Reporter Cinda Becker wrote in her May 16 cover story that medical-device companies are cornering huge swaths of the market through acquisition, using their enhanced clout to offer ever-larger bundles of disparate products to providers faced with fewer supply choices. It is just the latest evidence that the business arms race isn't making healthcare more safe, affordable or accessible.
The megadeals keep on coming: Johnson & Johnson's $25 billion offer for Guidant Corp. in medical devices. WellPoint Health Networks' $16.4 billion merger with Anthem in managed care. Fresenius Medical Care's $3.5 billion bid for Renal Care Group in dialysis. Some $2 billion worth of first-quarter deals in the pharmaceutical industry. A recent surge in hospital acquisitions. A renewed push for larger medical groups. In all, $39 billion worth of healthcare deals for 2004.
Each time a deal takes place you hear the solemn pronouncements about the synergies and the economies of scale that will bring us everything from better information technology and a wider array of services to better quality of care.
Amid all the monopolizing, however, evidence mounts about negative consequences for both innovation and cost control. Hospitals expect that the Guidant-J&J deal would keep prices for drug-eluting stents from dropping because Guidant would be eliminated as a potential supplier. WellPoint's new chief executive, Larry Glasscock, says that despite his company's huge new membership base and a 107% increase in first-quarter profits, lower prices aren't in the offing. Meanwhile, Big Pharma firms are snapping up smaller biotechnology innovators because their own R&D pipelines keep coming up empty, and drug prices continue their never-ending rise. A study released last week by the Center for Studying Health System Change spells out the consequences: More adults with chronic conditions were being priced out of life-saving medicines.
Perhaps the most-studied example of the consequences of consolidation is that of insurers vs. hospitals. The latest installment of the Blue Cross and Blue Shield Association's annual nose-thumbing at the hospital industry found that the average cost per hospitalization climbed 5.4% in 2002 to $7,000, mainly because of consolidation and greater use of expensive technology. That notion gained some credibility in January when the journal Health Affairs published a large study of acute-care hospitals in four states, which found that hospitals that were part of a system earning higher profit margins by increasing spending per patient, with little or no effect on quality of care.

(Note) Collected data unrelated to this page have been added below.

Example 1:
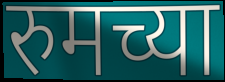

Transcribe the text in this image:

रुमच्या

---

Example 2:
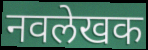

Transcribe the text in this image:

नवलेखक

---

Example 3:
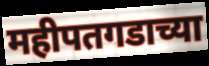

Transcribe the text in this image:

महीपतगडाच्या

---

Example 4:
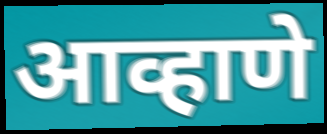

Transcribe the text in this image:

आव्हाणे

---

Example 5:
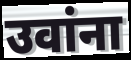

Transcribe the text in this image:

उवांना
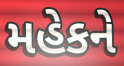
મહેકને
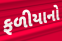
ફળીયાનો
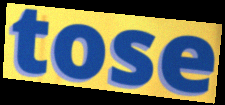
tose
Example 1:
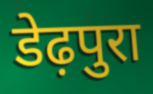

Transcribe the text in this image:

डेढ़पुरा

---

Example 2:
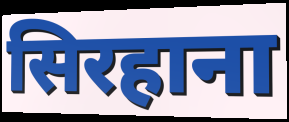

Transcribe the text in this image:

सिरहाना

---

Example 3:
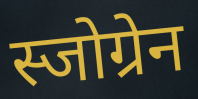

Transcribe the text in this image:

स्जोग्रेन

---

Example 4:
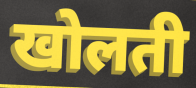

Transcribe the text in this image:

खोलती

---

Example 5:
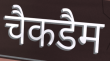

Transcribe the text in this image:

चैकडैम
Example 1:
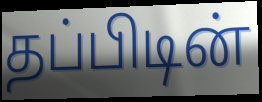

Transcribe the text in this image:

தப்பிடின்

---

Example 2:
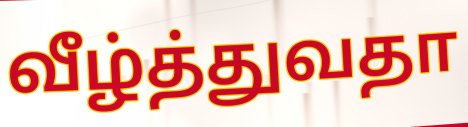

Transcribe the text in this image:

வீழ்த்துவதா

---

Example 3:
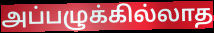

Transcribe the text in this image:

அப்பழுக்கில்லாத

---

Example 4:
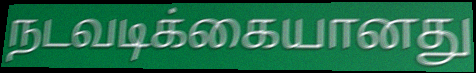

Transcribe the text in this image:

நடவடிக்கையானது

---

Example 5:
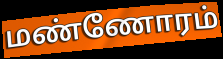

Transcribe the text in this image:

மண்ணோரம்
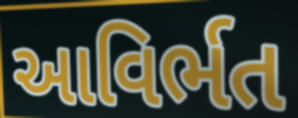
આવિર્ભત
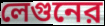
লেগুনের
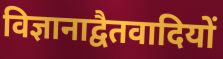
विज्ञानाद्वैतवादियों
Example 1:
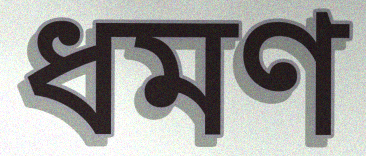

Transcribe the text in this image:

ধমণ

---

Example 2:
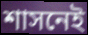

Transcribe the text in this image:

শাসনেই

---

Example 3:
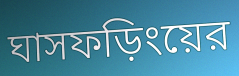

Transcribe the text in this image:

ঘাসফড়িংয়ের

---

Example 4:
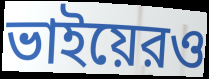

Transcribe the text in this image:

ভাইয়েরও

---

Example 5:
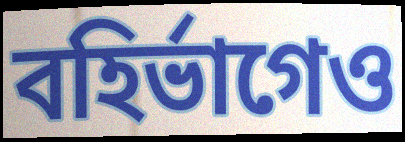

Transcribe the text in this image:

বহির্ভাগেও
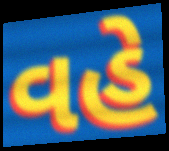
વહે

On the other hand, insurers should take no comfort from CMS health cost data. The net cost of insurance-the difference between premiums paid in and benefits paid out-rose 13.6% in 2003, the very same year that hospital cost inflation moderated, a trend that seems to be continuing. When United HealthGroup announced that its first-quarter 2005 profits rose 41%, it said income was spurred by lower-than-expected costs for hospital care.
You have to wonder if this healthcare arms race is a case of mutually assured destruction. One theory of market consolidation in healthcare is that everyone is nervous about the same factors: potential cuts in government reimbursement, payment based on quality-of-care and a push for healthcare IT. Companies believe they must consolidate to keep afloat in this sea of change. All those factors, however, are driven in large measure by concerns over costs, which are rising because of consolidation.

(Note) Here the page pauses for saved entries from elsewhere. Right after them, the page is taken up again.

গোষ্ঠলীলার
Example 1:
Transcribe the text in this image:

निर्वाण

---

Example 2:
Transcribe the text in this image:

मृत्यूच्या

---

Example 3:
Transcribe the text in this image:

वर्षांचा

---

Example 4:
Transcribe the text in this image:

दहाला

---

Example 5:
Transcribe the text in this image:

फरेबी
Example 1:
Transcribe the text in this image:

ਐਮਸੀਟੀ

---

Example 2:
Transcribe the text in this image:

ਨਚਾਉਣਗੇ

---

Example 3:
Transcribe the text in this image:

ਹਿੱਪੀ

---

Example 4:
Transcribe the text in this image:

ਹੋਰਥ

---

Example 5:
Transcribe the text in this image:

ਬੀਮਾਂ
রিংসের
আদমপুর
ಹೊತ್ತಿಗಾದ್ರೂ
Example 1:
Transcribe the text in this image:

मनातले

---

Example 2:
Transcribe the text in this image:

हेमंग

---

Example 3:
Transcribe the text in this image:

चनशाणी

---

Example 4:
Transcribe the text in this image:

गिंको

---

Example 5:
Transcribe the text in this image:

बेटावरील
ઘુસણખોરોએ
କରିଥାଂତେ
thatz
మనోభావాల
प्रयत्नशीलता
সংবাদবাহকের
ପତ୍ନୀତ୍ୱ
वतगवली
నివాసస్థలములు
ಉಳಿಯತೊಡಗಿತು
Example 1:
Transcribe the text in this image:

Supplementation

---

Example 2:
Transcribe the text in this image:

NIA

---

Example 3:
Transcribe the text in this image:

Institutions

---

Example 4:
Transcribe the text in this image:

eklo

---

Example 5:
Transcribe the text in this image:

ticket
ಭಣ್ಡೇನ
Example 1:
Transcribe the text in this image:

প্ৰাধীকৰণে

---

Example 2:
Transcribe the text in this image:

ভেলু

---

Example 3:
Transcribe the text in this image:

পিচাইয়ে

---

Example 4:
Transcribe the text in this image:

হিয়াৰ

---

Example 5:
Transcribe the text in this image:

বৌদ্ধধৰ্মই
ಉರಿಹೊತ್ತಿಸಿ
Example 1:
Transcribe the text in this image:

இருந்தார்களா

I think that a bigger factor in consolidation is an old-fashioned one, that companies fear their competitors are getting too big, so they must grow through acquisitions as well. The vicious cycle keeps spinning, much like the nuclear arms race.
This leads to a question for the monopolists: When will economies of scale, synergies, etc., start leading to meaningful cost control instead of market domination and maximization of profit?